Oost en West.
‘HET Algemeen Nederlandsch Verbond wil in één bond alle krachten vereenigen, welke de Nederlandsche stam over de wereld beschikbaar heeft voor den (vreedzamen) strijd tot handhaving van zijn zelfstandigheid en zijn taal.’
‘Tot den Nederlandschen stam worden gerekend de Nederlandsche koloniën Curaçao, Suriname en Oost-Indië.’
Zoo luidt het in onze statuten en toen in December 1898 in eene vergadering van den tak Johannisburg het voorstel was gedaan, om den naam ‘Verbond’ te veranderen in ‘Taalverbond,’ werd in een hoofdartikel van Neerlandia van Februari 1898 duidelijk uiteengezet, waarom aan dat voorstel geen gevolg kon worden gegeven.
‘Verbond en niet Taalverbond, omdat de bemoeiingen der Vereeniging zich niet zullen beperken tot uitsluitend taalbelangen, maar dat ze, zoover hare krachten reiken, de stoffelijke en zedelijke belangen van onzen stam wil behartigen. Zoo zal er niet alleen geijverd worden om taalrechten te doen erkennen en de krenking er van te keer te gaan, maar zal de Vereeniging ook werkzaam zijn, waar ze kan, om het algemeen beschavingspeil van onzen stam te doen stijgen, de uitingen van een eigen kunst te bevorderen, zijn zelfstandigheid te handhaven en zijn stoffelijken welstand te verhoogen.’

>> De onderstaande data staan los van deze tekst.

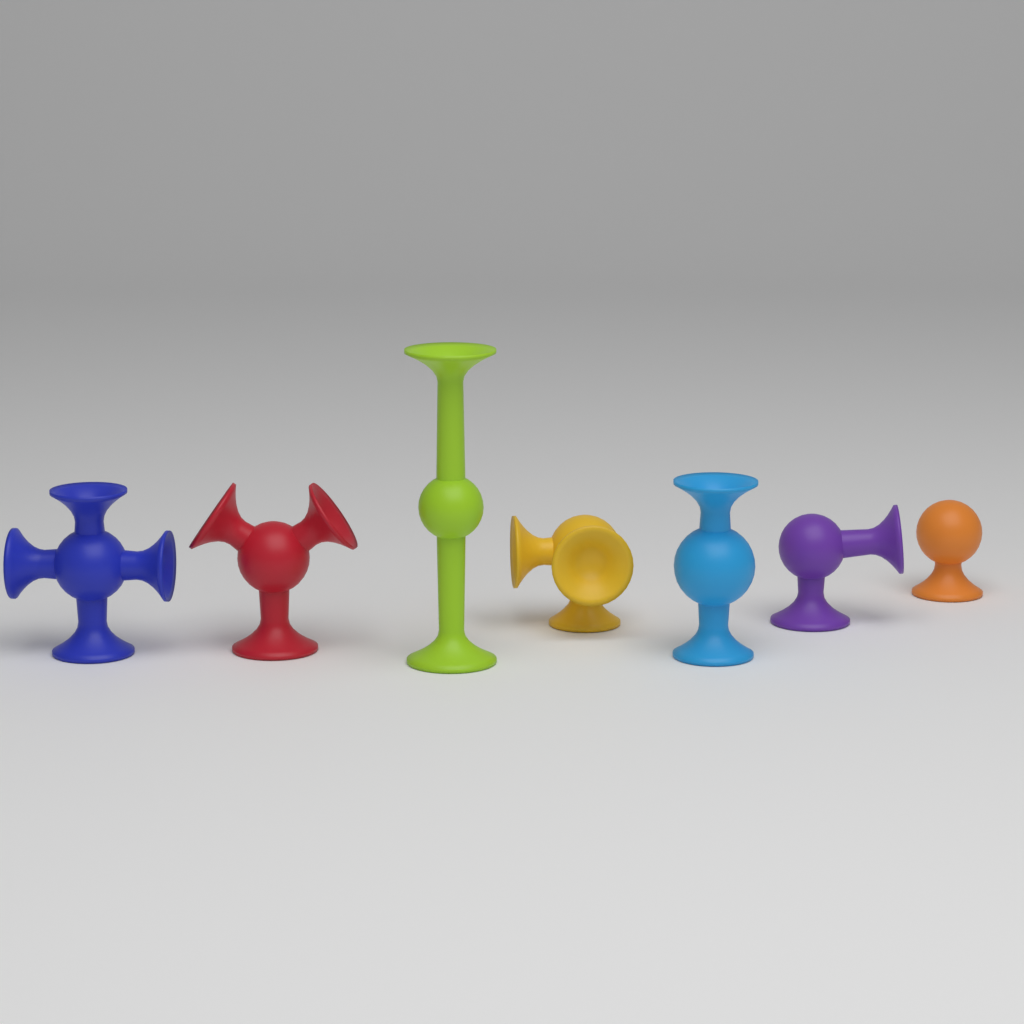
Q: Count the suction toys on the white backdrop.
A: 7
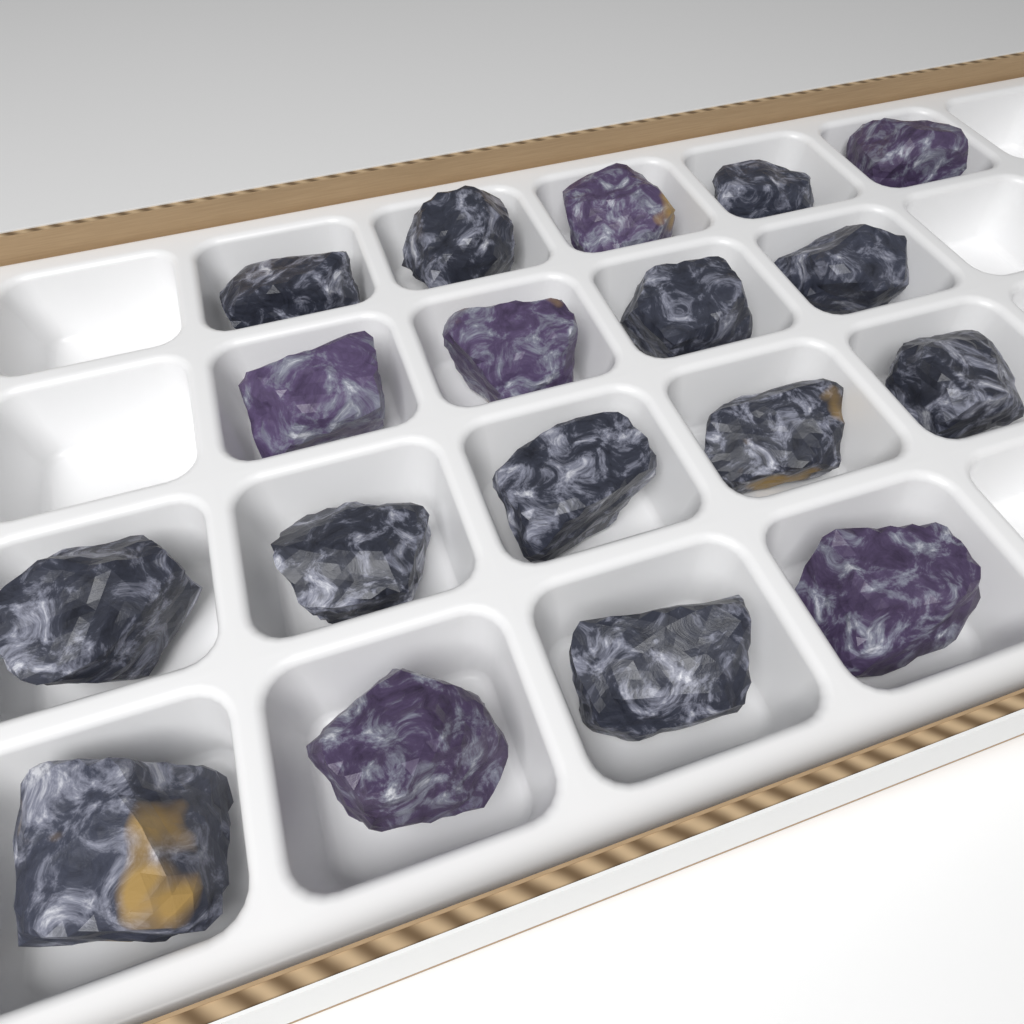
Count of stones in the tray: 18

Deze ruime opvatting der taak van het Verbond. gaf aan de voor eenige maanden te 's Gravenhage opgerichte vereeniging ‘Oost en West’ aanleiding, om aan samenwerking te denken en gaarne voldoet zij dan ook aan het verzoek, om in Neerlandia met een kort woord, haar doel en haar streven uiteen te zetten.
‘Oost en West’ wil Noordelijk-Nederland, d.i. het in Europa gelegen deel van het Koninkrijk feitelijk tot één brengen met de beide andere deelen, die in Oost- en West-Indië tusschen de tropen zijn gelegen.

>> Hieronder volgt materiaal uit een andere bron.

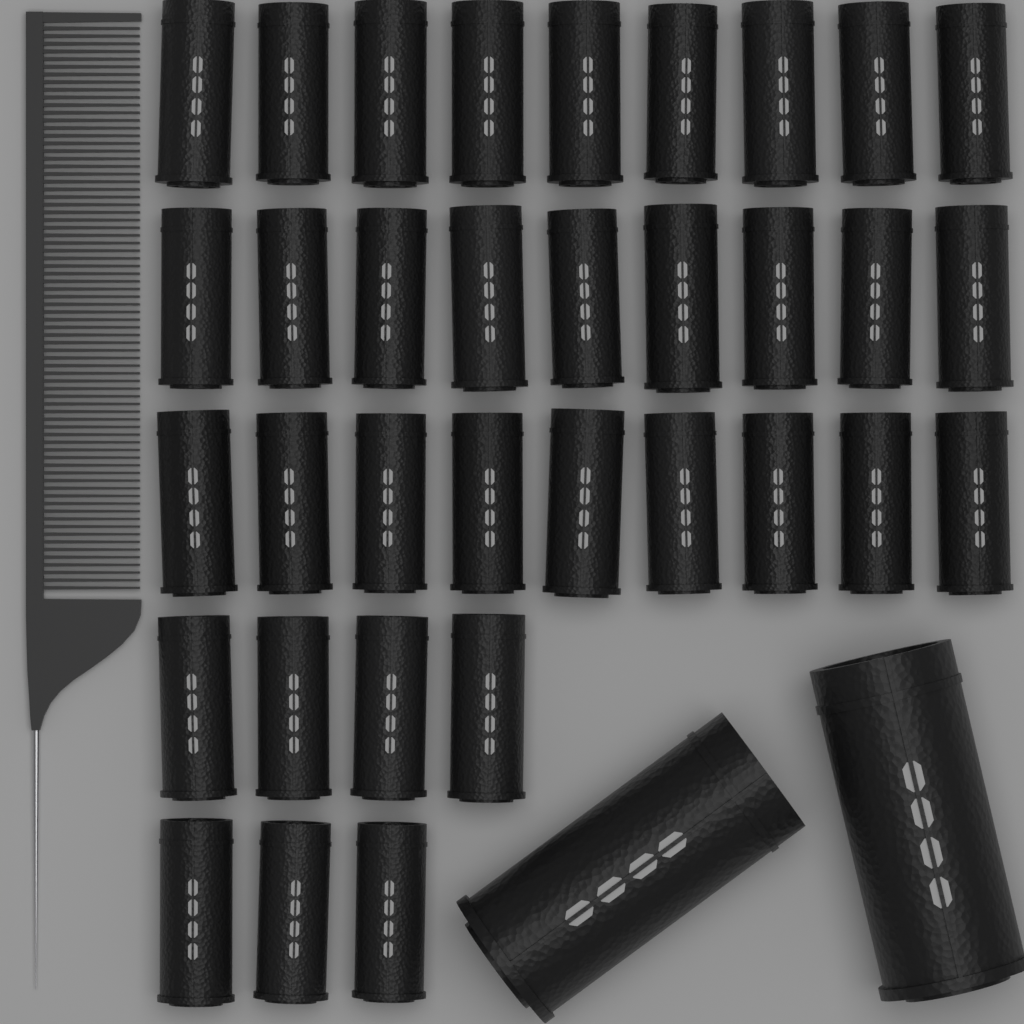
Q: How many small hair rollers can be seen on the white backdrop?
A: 34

Het wil trachten dit te doen door bij alle Nederlanders in Europa de kennis van onze Indiën en van zelf dus ook de liefde er voor, op hooger peil te brengen. Verbeterd onderwijs in die richting voor de jeugd, populaire voordrachten en geschriften voor de ouderen moeten daartoe de middelen zijn.

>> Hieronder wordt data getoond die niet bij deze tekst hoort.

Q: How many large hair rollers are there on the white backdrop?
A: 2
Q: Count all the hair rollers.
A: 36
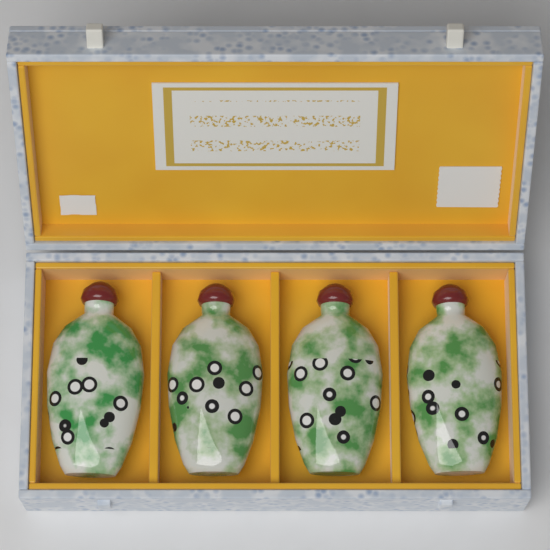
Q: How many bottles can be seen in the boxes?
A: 4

Het wenscht de verbroedering te bevorderen door den Indiër, die in Europa komt en er dikwijls vreemd is, in alles behulpzaam te zijn; door hem, wanneer hij zijne kinderen moet achterlaten of ze, voor onderwijs uit de Indiën naar Europa moet zenden, de zekerheid te geven, dat er voor die kinderen goed zal worden gezorgd, dat over opvoeding en onderwijs toezicht zal worden gehouden.
Het wenscht verder ook de stoffelijke belangen van de Indische gewesten te bevorderen en er het algemeen beschavingspeil te verhoogen door het aanmoedigen van nijverheid en kunstnijverheid door het doen herleven van de oude, eigen kunst.
En dat dit laatste hand aan hand gaat met het veld winnen der Nederlandsche taal ook onder de Inlandsche stammen, wie zal het betwijfelen, die de rede heeft gehoord of gelezen, door den in Nederland studeerenden Raden Mas Pandji Sosro Kartono, zoon van den Regent van Djapara, op het jongste Gentsch Congres in Augustus 1899 uitgesproken.
De Vereeniging ‘Oost en West’ en het ‘Algemeen Nederlandsch Verbond’ zijn dus bestemd, om elkander krachtig de hand te reiken.
Wij kunnen daarom Neerlandia vragen, om voor ons propaganda te maken bij hare lezers.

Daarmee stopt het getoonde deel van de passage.